# Action item
Please return the lines of the data that contain "table".

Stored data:
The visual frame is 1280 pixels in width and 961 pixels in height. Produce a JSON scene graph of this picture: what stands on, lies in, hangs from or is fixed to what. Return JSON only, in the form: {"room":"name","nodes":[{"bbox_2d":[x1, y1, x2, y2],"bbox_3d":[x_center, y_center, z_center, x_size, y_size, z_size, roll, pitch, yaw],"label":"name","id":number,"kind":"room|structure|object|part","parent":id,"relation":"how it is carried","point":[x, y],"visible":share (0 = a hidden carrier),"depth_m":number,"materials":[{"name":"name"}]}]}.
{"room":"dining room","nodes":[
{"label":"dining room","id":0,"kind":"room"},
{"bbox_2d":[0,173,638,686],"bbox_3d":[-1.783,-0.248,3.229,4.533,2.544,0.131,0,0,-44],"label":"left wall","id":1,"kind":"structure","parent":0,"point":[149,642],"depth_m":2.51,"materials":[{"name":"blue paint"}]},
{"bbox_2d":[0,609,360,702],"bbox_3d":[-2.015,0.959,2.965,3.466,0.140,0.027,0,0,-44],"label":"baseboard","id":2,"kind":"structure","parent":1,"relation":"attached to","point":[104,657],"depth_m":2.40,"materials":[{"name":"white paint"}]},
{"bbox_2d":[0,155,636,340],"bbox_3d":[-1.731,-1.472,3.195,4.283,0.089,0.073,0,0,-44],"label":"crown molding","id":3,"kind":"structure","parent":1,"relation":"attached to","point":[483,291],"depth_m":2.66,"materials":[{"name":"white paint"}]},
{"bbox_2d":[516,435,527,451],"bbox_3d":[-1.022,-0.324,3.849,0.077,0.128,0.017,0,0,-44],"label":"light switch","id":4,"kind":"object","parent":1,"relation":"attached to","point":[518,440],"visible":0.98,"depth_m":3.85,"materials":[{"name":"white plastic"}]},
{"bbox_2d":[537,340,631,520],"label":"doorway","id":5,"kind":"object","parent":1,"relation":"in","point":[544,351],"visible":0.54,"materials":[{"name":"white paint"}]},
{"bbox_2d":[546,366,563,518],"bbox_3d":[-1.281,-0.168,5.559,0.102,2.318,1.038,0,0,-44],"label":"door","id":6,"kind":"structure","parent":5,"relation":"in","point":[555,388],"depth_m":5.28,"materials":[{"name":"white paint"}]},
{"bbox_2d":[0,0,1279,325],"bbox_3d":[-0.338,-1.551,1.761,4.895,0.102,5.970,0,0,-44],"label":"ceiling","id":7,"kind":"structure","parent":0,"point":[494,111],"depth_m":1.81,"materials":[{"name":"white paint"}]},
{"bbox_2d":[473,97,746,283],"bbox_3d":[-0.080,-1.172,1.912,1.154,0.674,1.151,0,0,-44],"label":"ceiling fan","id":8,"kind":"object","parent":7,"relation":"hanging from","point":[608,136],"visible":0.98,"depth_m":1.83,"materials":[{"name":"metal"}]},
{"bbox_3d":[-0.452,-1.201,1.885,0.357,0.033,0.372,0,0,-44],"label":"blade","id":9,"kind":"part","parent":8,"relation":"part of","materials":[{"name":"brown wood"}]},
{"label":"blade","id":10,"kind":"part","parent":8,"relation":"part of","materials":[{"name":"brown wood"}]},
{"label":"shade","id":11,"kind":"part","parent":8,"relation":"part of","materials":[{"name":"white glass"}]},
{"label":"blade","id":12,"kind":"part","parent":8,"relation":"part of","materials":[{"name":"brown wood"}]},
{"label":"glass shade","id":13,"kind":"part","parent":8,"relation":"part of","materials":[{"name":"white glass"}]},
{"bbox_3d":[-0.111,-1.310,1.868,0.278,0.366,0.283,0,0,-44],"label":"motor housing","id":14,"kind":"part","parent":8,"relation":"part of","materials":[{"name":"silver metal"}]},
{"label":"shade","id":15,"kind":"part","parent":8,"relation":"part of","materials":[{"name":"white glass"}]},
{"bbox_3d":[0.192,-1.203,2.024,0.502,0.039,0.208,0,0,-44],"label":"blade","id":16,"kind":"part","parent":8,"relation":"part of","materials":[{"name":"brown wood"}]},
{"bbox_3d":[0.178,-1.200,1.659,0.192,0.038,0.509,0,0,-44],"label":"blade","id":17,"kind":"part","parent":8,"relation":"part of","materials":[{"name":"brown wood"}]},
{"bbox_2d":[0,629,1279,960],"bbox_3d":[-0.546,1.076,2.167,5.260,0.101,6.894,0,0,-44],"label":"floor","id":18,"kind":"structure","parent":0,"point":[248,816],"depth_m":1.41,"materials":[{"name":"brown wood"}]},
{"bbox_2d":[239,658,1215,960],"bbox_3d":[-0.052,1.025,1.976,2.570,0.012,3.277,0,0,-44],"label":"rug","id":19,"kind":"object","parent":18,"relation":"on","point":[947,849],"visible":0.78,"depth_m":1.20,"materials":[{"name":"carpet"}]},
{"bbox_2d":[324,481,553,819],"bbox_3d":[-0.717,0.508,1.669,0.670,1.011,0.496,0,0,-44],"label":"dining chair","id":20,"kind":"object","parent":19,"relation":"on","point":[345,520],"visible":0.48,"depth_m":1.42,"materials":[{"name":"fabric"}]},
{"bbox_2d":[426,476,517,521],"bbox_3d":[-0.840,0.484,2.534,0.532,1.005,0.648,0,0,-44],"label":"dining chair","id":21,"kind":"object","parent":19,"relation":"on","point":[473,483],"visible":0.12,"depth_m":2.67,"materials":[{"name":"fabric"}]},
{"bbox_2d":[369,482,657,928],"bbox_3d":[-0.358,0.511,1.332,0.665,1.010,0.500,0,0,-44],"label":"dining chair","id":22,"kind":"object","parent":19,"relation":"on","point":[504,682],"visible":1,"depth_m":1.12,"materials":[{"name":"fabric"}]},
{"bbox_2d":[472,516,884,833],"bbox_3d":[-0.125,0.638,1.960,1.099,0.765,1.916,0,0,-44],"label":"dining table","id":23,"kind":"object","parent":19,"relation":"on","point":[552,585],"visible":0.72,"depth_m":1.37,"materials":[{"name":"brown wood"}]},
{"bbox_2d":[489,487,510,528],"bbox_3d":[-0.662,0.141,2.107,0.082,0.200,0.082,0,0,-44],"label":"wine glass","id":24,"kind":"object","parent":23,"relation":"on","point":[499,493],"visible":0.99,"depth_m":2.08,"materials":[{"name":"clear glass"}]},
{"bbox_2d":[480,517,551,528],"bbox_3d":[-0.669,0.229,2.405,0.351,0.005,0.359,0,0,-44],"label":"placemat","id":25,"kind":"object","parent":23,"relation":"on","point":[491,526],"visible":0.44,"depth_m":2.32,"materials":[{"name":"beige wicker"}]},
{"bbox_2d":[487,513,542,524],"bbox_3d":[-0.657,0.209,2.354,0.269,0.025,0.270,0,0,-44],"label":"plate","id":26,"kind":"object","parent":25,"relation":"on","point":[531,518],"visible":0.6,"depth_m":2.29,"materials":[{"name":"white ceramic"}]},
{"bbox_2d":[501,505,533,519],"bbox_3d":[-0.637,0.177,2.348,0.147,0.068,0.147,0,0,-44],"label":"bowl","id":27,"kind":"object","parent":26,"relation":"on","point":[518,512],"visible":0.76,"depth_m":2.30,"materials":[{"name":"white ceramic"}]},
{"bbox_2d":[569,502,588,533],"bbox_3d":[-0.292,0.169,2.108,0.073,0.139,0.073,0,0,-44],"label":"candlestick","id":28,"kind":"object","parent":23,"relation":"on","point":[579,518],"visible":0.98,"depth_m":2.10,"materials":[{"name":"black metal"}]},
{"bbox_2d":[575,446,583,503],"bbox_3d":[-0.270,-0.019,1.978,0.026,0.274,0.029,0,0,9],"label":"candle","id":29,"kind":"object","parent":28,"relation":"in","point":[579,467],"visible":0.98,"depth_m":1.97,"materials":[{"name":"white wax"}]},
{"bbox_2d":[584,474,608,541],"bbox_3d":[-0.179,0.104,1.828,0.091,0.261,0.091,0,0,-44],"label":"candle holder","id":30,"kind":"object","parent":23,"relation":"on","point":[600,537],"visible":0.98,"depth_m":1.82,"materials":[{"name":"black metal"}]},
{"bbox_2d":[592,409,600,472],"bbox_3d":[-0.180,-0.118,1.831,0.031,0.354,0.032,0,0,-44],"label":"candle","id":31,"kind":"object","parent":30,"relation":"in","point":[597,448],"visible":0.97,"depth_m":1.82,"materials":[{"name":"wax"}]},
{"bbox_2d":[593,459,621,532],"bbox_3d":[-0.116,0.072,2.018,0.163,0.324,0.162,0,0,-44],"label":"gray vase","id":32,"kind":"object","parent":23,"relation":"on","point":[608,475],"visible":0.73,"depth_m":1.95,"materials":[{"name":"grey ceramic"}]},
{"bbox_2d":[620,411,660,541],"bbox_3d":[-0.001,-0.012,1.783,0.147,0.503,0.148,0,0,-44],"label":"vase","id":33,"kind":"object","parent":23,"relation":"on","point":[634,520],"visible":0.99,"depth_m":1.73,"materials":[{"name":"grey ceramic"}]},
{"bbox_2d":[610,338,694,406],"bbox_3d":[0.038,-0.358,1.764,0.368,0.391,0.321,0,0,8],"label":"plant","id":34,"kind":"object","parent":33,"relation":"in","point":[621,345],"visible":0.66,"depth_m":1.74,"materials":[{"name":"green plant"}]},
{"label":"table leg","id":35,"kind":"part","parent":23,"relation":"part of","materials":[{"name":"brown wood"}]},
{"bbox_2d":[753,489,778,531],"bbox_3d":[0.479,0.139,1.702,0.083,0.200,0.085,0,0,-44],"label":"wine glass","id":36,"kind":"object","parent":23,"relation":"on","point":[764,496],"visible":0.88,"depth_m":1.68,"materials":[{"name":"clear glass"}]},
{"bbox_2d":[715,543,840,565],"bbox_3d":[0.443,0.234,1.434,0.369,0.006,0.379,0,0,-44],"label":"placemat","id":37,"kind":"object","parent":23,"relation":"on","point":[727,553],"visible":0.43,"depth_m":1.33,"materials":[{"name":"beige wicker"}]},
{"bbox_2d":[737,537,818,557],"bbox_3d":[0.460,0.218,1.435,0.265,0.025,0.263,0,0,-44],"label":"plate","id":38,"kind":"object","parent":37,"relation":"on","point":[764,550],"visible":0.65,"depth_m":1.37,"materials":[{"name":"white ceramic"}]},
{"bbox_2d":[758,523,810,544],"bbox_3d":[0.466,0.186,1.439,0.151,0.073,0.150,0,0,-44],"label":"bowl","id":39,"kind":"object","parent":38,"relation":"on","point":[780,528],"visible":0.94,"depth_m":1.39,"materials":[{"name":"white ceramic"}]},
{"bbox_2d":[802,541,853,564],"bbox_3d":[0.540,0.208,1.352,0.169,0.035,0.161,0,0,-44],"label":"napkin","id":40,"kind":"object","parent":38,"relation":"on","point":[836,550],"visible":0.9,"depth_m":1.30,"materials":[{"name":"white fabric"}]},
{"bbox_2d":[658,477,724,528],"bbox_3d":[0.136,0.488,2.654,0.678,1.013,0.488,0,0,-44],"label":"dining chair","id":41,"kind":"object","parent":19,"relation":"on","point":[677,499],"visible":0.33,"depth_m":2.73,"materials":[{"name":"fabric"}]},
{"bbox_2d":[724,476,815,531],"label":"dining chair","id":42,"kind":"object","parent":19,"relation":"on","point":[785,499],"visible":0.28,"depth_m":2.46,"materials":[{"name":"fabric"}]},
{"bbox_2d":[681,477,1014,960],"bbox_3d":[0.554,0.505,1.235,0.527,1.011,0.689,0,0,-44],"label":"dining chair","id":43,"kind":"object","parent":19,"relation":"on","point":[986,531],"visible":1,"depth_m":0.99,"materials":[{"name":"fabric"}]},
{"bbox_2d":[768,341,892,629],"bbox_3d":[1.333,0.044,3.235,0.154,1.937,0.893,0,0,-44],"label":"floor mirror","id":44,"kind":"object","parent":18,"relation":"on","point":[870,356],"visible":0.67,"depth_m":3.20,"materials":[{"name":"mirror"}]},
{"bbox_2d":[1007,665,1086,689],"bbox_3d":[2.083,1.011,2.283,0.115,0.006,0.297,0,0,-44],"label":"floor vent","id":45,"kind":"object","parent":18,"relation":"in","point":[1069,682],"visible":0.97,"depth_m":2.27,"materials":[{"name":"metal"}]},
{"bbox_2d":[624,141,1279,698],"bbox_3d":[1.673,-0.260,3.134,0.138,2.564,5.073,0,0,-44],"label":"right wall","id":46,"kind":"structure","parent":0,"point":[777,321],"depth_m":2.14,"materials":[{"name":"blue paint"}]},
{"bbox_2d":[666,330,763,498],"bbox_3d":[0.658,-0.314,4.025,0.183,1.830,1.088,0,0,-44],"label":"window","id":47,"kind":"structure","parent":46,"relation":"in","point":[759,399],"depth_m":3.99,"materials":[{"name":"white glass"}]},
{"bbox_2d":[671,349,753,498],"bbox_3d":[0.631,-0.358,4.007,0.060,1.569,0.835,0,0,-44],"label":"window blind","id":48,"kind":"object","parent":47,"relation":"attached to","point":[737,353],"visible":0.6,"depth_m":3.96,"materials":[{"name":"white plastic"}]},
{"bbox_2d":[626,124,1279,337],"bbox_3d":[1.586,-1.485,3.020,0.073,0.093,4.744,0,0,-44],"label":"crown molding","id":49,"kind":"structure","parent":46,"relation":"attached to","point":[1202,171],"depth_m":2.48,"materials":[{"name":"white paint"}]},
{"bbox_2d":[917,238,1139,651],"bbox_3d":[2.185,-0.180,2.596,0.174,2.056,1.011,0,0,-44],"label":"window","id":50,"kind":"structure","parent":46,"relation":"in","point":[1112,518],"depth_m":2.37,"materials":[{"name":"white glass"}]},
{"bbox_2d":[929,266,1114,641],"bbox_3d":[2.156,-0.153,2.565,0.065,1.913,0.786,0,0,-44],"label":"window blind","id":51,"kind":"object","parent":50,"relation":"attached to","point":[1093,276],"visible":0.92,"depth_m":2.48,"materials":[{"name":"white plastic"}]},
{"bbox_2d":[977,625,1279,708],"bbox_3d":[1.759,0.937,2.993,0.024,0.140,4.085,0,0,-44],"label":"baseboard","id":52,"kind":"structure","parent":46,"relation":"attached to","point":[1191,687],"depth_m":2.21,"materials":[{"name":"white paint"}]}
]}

# Output of the task
{"bbox_2d":[472,516,884,833],"bbox_3d":[-0.125,0.638,1.960,1.099,0.765,1.916,0,0,-44],"label":"dining table","id":23,"kind":"object","parent":19,"relation":"on","point":[552,585],"visible":0.72,"depth_m":1.37,"materials":[{"name":"brown wood"}]},
{"label":"table leg","id":35,"kind":"part","parent":23,"relation":"part of","materials":[{"name":"brown wood"}]},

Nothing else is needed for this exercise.